What Depression Actually Feels Like

By September 11, 2016Uncategorized

By Alexa Code

Alexa Code of Wesleyan University

Alexa Code of Wesleyan University

You can come to school. Everyone is sad.

Your red lips, cracked from the wind hitting your face, exposing your drops of cold air.

But all I could ever see was the gray of your face, like an old china doll, with slightly different shades as you moved outwards from your nose.

Your lips were nothing but a straight line.

I plead to be smiling, genuinely, but when people tell me a joke no expression can deteriorate the straight line.  When people ask me if I am okay, my eyes find power and my mouth finds attraction up above, but I know I am not.

I know people care, but my brain can’t wrap itself around the concept comfortably.  It spits it out and I can’t understand why other people can care for me, even though I know I care for others.  I don’t know if I see other people as human, merely companions whom I can communicate with.

I promise I try to understand everything, but gibberish seems to enter my mind when I hear your English words, and nothing can be understood.

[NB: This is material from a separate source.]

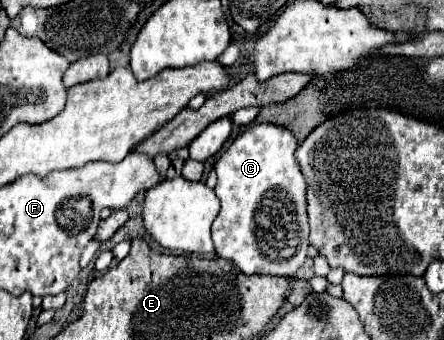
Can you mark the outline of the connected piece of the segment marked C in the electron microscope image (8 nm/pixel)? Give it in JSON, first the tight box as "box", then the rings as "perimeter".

Everyone says they understand, there’s that word again, understand.  But our DNA is different, my memory is different.  Their 5 year old self was in bed sleeping while mine was crying. You can’t say you understand when understanding for yourself and for others is different.  I don’t understand your happiness but I know you are happy.

This was last year.

My want to recover was so strong but felt impossible.  I kept trying to explain to people why I couldn’t believe them instead of trying to actually believe them.

I knew them, their words were genuine, their gestures were sincere.

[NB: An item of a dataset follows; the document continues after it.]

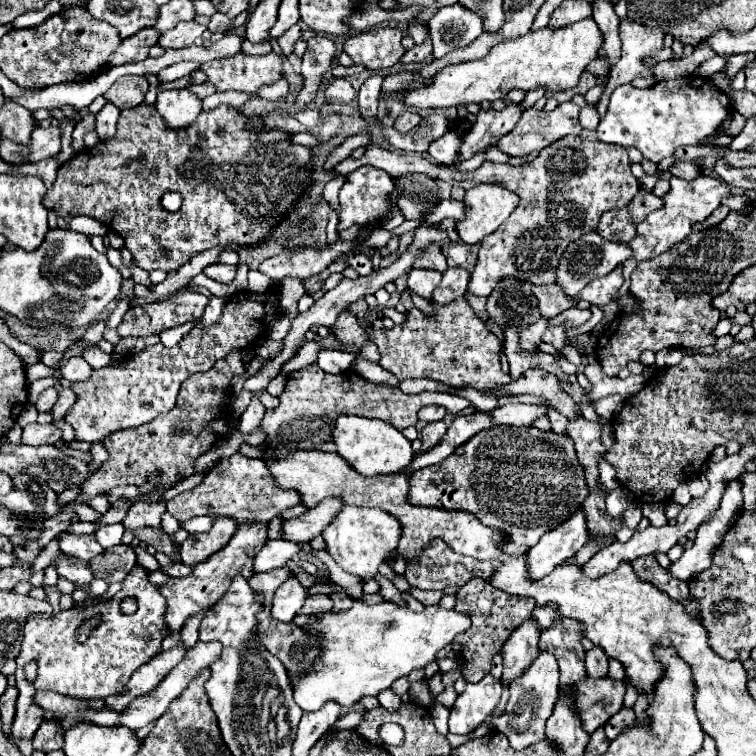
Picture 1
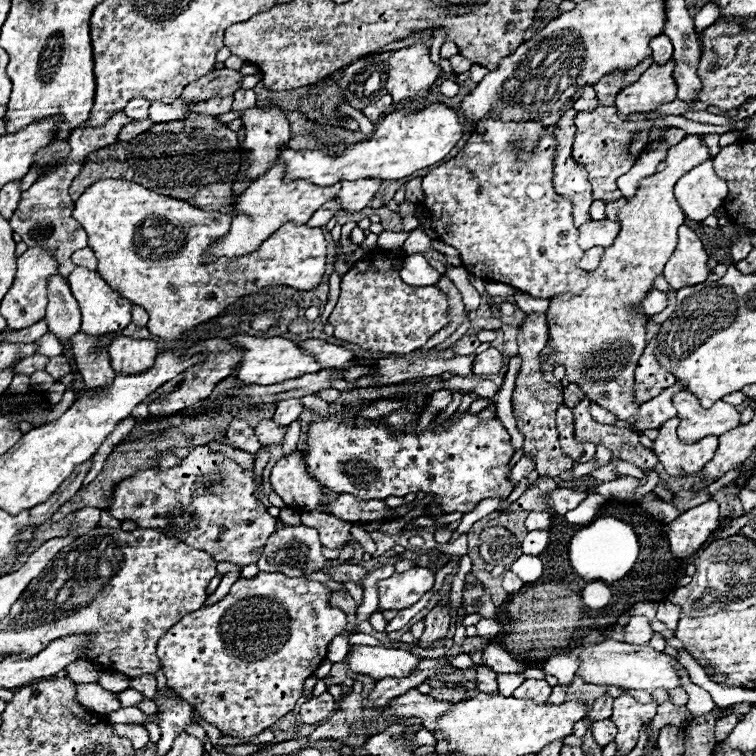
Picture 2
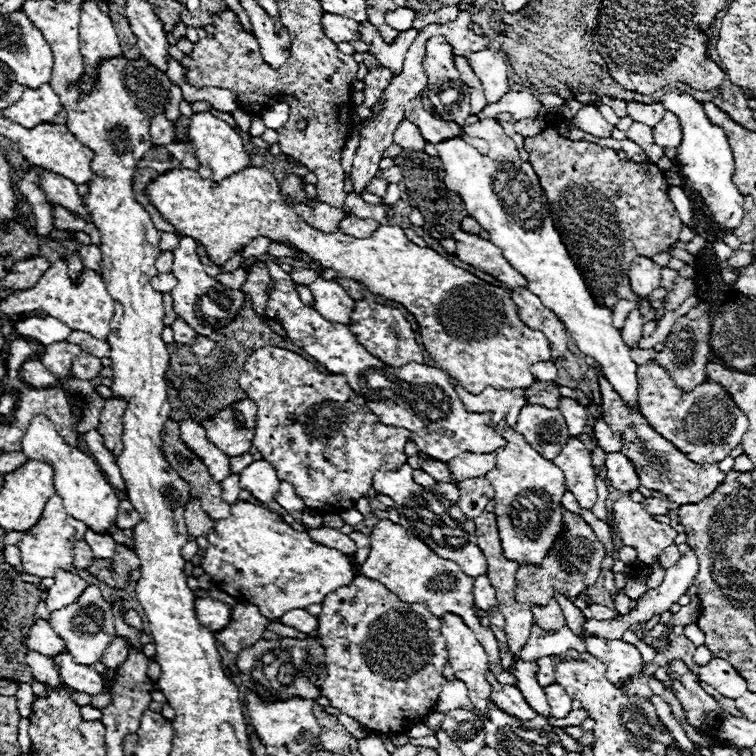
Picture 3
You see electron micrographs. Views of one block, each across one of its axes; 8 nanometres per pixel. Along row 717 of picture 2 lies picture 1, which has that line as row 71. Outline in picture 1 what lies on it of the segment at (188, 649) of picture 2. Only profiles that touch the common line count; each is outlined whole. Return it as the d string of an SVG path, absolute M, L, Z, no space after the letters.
M238 52L230 58L216 58L200 66L200 70L208 76L208 84L212 84L218 92L224 90L242 90L248 96L258 96L258 90L266 84L272 84L282 74L282 58L274 52L268 56L250 56Z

I have learned to smile genuinely.  

I have learned to believe their actions.

I have learned to live, and live happily, full of love and support and desire.

I am not ashamed of my thoughts, I am not ashamed of my illness, and you shouldn’t be either.

Bringing in other people, exposing them to everything I have thought lifted a weight off my shoulders.  

I learned to trust people, and honestly found the most genuine and amazing friends.  They knew I couldn’t overcome this alone and they forced me to see that too and pretty soon I was figuring out how to live, successfully, happily even though the stigma is that I shouldn’t.  

If you leave with anything I want it to be this: the stigma around depression or any mental illness isn’t what you should listen to because it doesn’t explain anything accurately.  Listen to your own body, if you’re struggling alone, find help.  There are people who want to help you, you don’t need to go on alone.